I shook my head and felt the shame of it.

‘Do you play?’ She pointed to the lute on my back.

‘I do.’

‘Then,’ she said resolutely, ‘you will come and live with us.’

‘I couldn’t do that.’

A young girl came and stood next to her, with an identical but unbroken basket. It was the cherry seller I had seen further along the street. She looked about ten or eleven. Sisters, clearly. The same dark hair and fierce stare. A drunk tried to grab a cherry, but she had quick reflexes and turned her basket away from him, and made daggers with her eyes.

‘This is not charity,’ said the older girl. ‘You will come and live with us until you have paid what you owe. For the fruit and the basket. And you can pay for your lodging too.’

The younger girl stared at me with eyes as direct as arrows.

‘This is Grace,’ the older girl explained. ‘And I am Rose Claybrook.’

‘Hello there, Grace.’

‘He sounds peculiar, and smells like a horse’s arse,’ Grace said, unimpressed. Then, to me, ‘Where did you spring from?’

‘Suffolk,’ I croaked. And very nearly added: and France. But I sensed I wouldn’t have to. Suffolk would be foreign enough.

I felt dizzy again.

Rose came to hold me up.

‘Suffolk? You walked from Suffolk? We will take you home. Grace, help me hold him. And give him some cherries. It’s a long walk in this state.’

‘Thank you,’ I whispered, as soft as the air, concentrating hard on placing one foot in front of the other, as though learning to walk again. ‘Thank you.’

And that is how my second life began.

London, now

Maybe I had been leaning against the wall too long in the gentle rain. Maybe you couldn’t be still any more in a relentlessly frantic city, without the city seeking some kind of soft unconscious revenge.

I hadn’t seen them approach. I had been lost, thinking about Rose, feeling the intense story of the road. But I hear Abraham growl and I look up and they are there.

Five of them. Boys, or men, or something in between. They have stopped to look at me, as if curious, as if I am a sculpture in a museum.
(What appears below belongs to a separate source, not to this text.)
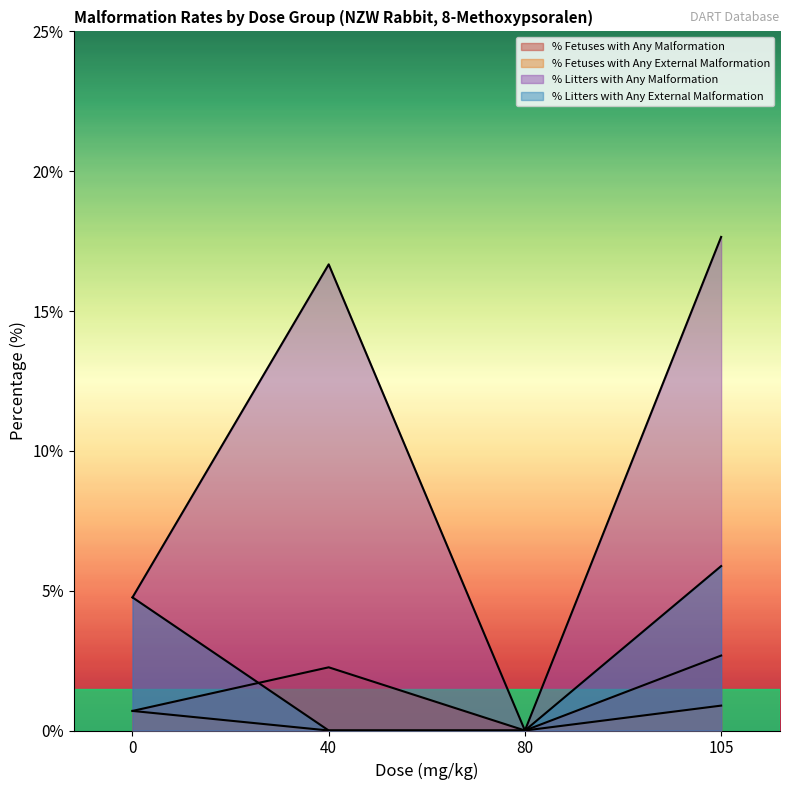

Is the value of % Fetuses with Any Malformation at 80 greater than the value of % Fetuses with Any External Malformation at 105?

No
One of them, tall and gym-shouldered, comes close, in my face. Another boy, behind him, says, ‘Ah, don’t be a psycho, man, ’s’ late. Let’s go.’
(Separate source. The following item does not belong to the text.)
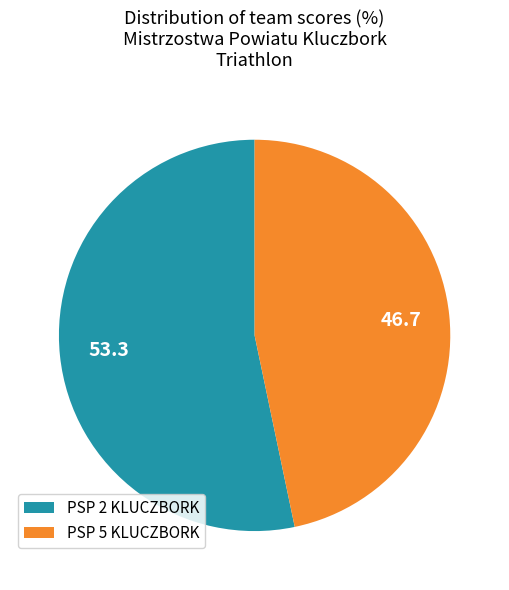

What is the largest slice in the pie chart?

PSP 2 KLUCZBORK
But the large one isn’t going anywhere. He pulls a knife. The blade shines yellow under the streetlight. He expects to see fear in my eyes, but he doesn’t. You get to the point, after everything has happened to you, that nothing can surprise you.

Abraham growls and bares teeth.

‘Set your dog on me and he gets it too . . . Phone and wallet. Then we go.’
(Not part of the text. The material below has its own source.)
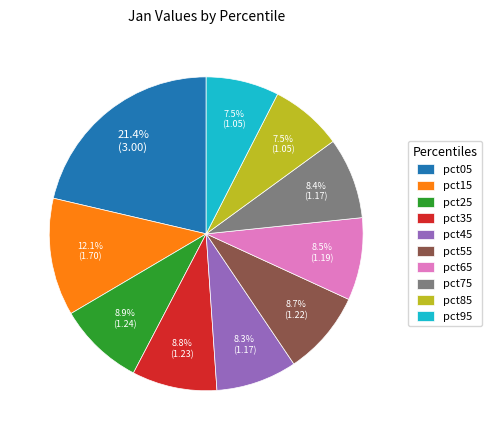

Which slice is the largest?

pct05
‘You don’t want to do this.’

The boy – he is a boy, I now realise, despite his height – shakes his head. ‘Quiet. Phone, wallet. Phone, wallet. Now. We got things to do.’ He looks around. The wet whisper of a car sloshes by in the rain. Keeps moving. It is then I recognise one of the boys. The youngest one. His face is half hidden, inside his hood. He has scared wide eyes. He is hopping from foot to foot, eyes darting, uttering words of panic under his breath, taking out his phone, pocketing it, taking it out again. It is the boy I had seen in class today. Anton.